Pre-training Polish Transformer-Based Language Models at Scale

Sławomir Dadas, Michał Perełkiewicz, Rafał Poświata

2020 W: Artificial Intelligence and Soft Computing : 19th International Conference, ICAISC 2020, Zakopane, Poland, October 12-14, 2020, Proceedings, Part II / Leszek Rutkowski, Rafał Scherer, Marcin Korytkowski, Witold Pedrycz, Ryszard Tadeusiewicz, Jacek M. Zurada; Cham: Springer, s. 301-314

19th International Conference, Artificial Intelligence and Soft Computing. Zakopane, 2020-10-12 - 2020-10-14

Transformer-based language models are now widely used in Natural Language Processing (NLP). This statement is especially true for English language, in which many pre-trained models utilizing transformer-based architecture have been published in recent years. This has driven forward the state of the art for a variety of standard NLP tasks such as classification, regression, and sequence labeling, as well as text-to-text tasks, such as machine translation, question answering, or summarization.
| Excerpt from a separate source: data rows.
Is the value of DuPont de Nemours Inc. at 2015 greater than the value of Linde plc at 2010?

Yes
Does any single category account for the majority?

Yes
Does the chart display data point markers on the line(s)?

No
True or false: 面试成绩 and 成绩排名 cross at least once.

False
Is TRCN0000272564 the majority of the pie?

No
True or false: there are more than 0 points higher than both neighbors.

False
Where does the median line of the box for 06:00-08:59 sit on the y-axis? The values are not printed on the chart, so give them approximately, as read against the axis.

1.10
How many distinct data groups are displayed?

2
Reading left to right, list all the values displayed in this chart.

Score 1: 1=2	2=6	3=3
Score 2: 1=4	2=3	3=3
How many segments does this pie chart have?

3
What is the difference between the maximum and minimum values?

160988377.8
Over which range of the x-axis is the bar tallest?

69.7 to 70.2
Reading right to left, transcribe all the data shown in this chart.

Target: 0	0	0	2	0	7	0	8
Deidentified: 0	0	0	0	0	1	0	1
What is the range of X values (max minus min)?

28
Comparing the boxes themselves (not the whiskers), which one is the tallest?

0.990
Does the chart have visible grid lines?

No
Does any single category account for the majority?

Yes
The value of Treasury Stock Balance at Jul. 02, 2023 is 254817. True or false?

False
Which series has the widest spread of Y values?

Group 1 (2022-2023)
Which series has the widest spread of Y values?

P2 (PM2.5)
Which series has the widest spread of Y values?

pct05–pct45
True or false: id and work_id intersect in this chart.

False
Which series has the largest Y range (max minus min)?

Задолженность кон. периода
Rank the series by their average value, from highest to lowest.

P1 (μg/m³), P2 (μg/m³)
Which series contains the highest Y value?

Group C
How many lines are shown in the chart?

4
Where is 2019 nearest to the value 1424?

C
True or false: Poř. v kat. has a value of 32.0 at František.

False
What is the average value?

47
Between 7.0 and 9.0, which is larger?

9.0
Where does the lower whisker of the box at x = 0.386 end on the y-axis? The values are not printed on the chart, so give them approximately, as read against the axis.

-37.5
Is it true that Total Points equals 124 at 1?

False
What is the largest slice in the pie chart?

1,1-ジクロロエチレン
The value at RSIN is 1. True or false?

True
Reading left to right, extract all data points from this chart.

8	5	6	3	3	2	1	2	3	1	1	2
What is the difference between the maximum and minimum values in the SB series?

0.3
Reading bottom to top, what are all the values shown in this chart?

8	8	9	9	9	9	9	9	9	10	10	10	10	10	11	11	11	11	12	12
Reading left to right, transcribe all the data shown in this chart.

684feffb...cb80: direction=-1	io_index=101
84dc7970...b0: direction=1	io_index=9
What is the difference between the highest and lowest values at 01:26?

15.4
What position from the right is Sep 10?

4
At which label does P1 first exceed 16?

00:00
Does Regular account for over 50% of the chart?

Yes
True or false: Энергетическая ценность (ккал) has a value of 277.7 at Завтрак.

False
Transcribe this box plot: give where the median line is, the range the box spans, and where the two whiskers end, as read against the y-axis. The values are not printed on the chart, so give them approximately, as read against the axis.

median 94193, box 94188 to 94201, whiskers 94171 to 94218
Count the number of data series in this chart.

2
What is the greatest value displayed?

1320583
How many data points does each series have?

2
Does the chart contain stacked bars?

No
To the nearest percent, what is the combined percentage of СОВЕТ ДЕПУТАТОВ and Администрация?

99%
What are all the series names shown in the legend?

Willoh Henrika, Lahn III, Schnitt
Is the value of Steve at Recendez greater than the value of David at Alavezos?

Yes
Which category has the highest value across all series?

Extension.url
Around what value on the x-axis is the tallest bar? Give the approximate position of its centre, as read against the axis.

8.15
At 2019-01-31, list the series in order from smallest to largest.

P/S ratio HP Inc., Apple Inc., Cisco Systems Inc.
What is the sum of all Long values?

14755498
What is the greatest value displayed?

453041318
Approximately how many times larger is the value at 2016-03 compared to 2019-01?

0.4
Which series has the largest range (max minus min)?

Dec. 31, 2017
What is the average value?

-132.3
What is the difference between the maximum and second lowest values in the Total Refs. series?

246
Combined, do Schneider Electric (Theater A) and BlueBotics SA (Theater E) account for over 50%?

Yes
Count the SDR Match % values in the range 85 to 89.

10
The situation have been different for low-resource languages, such as Polish, however. Although some transformer-based language models for Polish are available, none of them have come close to the scale, in terms of corpus size and the number of parameters, of the largest English-language models. In this study, we present two language models for Polish based on the popular BERT architecture. The larger model was trained on a dataset consisting of over 1 billion polish sentences, or 135 GB of raw text. We describe our methodology for collecting the data, preparing the corpus, and pre-training the model. We then evaluate our models on thirteen Polish linguistic tasks, and demonstrate improvements over previous approaches in eleven of them.